According to the long list of pathogenic analogies between cancer and IPF, we might easily conclude that these two diseases are indeed similar. However, there are at least three arguments, apparently against this concept, that still need to be clarified: (1) myofibroblasts within fibroblast foci are polyclonal whereas cancer cells are thought to be monoclonal; (2) IPF is limited to the lungs, cancer metastasizes; and (3) IPF is by definition bilateral, cancer is always unilateral. These arguments, in our opinion, are largely based on general beliefs and do not weaken in any way the concept of the cancer-like character of IPF. Effectively, a number of studies have unequivocally shown that only some cancers are monoclonal whereas many others are instead marked by the same cytogenetic heterogeneity observed in IPF cells. Similarly to IPF, myofibroblastic cancers, such as desmoid tumours, are locally aggressive but unable to metastasize and ultimately 2–6 % of cancers have a bilateral and synchronous involvement [5358].

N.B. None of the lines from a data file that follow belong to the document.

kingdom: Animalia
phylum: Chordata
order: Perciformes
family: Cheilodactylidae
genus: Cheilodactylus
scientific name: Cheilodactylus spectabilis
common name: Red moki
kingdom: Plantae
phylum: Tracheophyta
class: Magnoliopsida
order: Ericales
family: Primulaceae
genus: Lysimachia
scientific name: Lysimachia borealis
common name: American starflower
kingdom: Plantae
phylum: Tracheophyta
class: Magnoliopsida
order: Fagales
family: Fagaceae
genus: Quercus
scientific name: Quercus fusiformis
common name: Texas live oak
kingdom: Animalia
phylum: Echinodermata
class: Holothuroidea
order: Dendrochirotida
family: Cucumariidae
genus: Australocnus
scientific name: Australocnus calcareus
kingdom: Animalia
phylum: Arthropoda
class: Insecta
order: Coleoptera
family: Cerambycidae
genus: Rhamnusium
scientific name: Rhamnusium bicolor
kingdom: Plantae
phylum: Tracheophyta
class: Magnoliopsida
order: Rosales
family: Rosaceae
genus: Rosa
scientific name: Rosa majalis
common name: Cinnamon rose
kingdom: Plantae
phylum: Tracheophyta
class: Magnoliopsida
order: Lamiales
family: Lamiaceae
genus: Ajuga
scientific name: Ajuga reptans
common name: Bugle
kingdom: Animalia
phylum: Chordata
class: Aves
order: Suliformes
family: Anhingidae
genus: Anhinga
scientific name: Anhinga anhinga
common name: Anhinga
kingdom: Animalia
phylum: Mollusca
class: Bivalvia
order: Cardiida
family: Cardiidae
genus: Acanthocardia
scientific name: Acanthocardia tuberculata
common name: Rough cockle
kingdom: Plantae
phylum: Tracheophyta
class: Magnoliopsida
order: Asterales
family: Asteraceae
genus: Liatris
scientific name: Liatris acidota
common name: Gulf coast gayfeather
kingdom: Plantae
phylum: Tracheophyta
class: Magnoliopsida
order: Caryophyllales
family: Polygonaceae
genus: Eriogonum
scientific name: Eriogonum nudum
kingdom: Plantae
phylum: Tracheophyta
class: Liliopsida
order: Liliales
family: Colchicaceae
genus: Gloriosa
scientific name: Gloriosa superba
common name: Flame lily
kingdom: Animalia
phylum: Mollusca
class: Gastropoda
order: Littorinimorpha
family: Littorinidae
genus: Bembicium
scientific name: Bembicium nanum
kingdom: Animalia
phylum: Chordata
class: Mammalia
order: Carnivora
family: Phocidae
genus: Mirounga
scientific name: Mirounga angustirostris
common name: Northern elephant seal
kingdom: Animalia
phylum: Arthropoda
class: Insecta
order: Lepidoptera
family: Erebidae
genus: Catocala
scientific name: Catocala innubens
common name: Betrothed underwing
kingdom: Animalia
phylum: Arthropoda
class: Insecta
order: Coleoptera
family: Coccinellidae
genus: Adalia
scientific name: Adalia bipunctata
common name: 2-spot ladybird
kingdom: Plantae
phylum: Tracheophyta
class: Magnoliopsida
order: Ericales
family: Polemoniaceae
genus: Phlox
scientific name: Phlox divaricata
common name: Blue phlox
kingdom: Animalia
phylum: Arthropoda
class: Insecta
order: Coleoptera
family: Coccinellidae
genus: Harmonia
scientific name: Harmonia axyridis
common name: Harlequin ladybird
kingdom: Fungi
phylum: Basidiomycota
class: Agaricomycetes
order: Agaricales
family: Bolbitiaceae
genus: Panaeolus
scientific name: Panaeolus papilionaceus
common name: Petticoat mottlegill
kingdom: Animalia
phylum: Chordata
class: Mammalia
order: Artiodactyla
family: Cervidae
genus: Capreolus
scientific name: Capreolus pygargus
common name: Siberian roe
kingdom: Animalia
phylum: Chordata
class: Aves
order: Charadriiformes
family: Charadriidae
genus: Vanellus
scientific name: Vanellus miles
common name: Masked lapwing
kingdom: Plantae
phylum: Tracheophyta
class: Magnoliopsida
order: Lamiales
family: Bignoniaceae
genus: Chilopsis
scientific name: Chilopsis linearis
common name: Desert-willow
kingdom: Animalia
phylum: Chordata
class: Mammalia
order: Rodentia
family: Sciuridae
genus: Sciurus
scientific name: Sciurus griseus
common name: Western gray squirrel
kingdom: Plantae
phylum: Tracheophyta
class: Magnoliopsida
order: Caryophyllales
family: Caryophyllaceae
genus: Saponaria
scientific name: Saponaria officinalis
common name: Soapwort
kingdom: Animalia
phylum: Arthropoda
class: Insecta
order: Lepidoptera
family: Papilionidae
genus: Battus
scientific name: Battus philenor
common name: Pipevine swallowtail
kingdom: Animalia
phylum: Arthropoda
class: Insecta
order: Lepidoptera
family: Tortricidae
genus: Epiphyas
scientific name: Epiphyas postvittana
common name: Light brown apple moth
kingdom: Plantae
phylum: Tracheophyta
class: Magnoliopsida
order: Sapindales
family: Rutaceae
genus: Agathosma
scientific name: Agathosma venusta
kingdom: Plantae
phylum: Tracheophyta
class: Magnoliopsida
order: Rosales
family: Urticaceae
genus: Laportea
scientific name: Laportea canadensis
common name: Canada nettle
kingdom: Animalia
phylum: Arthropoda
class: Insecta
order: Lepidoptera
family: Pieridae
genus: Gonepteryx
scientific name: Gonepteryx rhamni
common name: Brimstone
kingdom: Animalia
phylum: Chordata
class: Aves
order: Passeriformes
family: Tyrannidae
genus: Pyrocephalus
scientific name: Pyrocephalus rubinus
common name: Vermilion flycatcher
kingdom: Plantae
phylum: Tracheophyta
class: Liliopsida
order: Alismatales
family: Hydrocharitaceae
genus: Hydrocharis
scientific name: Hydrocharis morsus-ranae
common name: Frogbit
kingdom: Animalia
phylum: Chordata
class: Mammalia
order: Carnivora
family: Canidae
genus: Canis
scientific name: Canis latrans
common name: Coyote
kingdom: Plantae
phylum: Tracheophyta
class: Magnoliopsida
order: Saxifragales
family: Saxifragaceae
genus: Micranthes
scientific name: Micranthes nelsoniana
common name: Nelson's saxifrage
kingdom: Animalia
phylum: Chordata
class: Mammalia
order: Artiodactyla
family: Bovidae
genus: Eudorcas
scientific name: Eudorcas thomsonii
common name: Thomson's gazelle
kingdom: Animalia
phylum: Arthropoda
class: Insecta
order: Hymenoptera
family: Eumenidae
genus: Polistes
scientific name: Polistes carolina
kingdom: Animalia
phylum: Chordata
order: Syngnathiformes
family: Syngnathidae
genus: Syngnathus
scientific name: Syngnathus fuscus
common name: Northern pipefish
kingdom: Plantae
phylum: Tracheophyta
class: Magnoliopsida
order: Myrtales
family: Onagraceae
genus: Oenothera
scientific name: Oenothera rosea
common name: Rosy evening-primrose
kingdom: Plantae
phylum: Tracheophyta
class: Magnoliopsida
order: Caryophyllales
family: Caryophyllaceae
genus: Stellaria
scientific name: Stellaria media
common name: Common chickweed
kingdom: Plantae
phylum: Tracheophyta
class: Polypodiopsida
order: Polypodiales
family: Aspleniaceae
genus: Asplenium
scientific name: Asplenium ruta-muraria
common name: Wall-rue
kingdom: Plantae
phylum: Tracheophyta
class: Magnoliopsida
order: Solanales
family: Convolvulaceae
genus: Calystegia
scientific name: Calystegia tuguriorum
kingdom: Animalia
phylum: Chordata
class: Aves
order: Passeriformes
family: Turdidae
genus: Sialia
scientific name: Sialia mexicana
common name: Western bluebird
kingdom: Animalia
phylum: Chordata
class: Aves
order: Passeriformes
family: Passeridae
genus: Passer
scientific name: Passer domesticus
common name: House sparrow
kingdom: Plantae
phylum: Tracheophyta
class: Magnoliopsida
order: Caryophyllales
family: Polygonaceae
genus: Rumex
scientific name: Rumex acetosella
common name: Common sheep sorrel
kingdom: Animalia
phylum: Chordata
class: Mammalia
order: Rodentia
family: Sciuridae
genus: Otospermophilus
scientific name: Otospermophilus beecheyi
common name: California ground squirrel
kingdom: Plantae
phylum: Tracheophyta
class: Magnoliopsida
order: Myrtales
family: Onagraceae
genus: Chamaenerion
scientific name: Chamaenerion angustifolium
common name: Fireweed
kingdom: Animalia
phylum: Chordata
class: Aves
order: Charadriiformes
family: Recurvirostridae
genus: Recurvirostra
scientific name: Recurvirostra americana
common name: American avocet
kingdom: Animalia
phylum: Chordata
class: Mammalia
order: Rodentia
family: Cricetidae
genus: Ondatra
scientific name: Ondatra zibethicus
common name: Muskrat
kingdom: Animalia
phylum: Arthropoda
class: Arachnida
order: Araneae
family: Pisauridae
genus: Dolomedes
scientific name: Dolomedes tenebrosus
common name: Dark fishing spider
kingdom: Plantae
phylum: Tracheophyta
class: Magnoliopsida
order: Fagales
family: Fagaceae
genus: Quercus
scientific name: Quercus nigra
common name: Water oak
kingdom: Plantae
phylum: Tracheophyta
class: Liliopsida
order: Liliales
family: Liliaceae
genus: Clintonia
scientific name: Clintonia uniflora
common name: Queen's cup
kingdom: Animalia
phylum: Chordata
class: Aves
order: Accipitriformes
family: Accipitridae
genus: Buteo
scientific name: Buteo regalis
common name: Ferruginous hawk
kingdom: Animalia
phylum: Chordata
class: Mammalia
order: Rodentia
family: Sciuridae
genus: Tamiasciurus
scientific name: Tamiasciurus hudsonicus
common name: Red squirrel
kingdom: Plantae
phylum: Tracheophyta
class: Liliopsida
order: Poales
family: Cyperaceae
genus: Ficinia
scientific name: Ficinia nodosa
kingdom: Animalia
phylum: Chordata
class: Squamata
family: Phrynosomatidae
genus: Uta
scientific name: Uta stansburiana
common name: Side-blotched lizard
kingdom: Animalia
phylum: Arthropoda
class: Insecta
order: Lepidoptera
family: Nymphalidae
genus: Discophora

Having removed any conceptual obstacle to the view of IPF as a disease with a close link to cancer biology, this commentary will briefly underline the main reasons explaining why this vision may be relevant not just conceptually but also clinically. The awareness of cancer as a severe and potentially deadly disease is widespread in public opinion, leading to fund-raising campaigns and gatherings of private and governmental funds, resulting in the continuous progression of basic and clinical research. The development of dedicated diagnostic tools, the realization of large screening programs, the launch of a variety of new anti-cancer drugs, as well as the creation of personalized treatments have been achieved due to the fight against cancer during the last few decades. On the contrary, the awareness of IPF as a fatal disease, with a prognosis worse than the majority of cancers, is still limited to few experts and to those patients and families who are directly involved with the disease. The concept of IPF as a cancer-like disorder of the lung may help in meeting the urgent need for a better understanding of the disease and may increase the attention given to IPF at a public, political, and healthcare level. In addition, the existence of pathogenic links between IPF and cancer may improve our understanding of the pathogenesis of IPF, taking advantage of the large knowledge that already exists of cancer biology or even “borrowing” drugs, as in the case of nintedanib, which have been developed or used for cancer. Finally, the recognition of new common pathogenic mechanisms between IPF and cancer may also encourage new IPF clinical trials with other common oncologic drugs, alone or in combination with other drugs, or even through personalized treatments as largely experimented in cancer.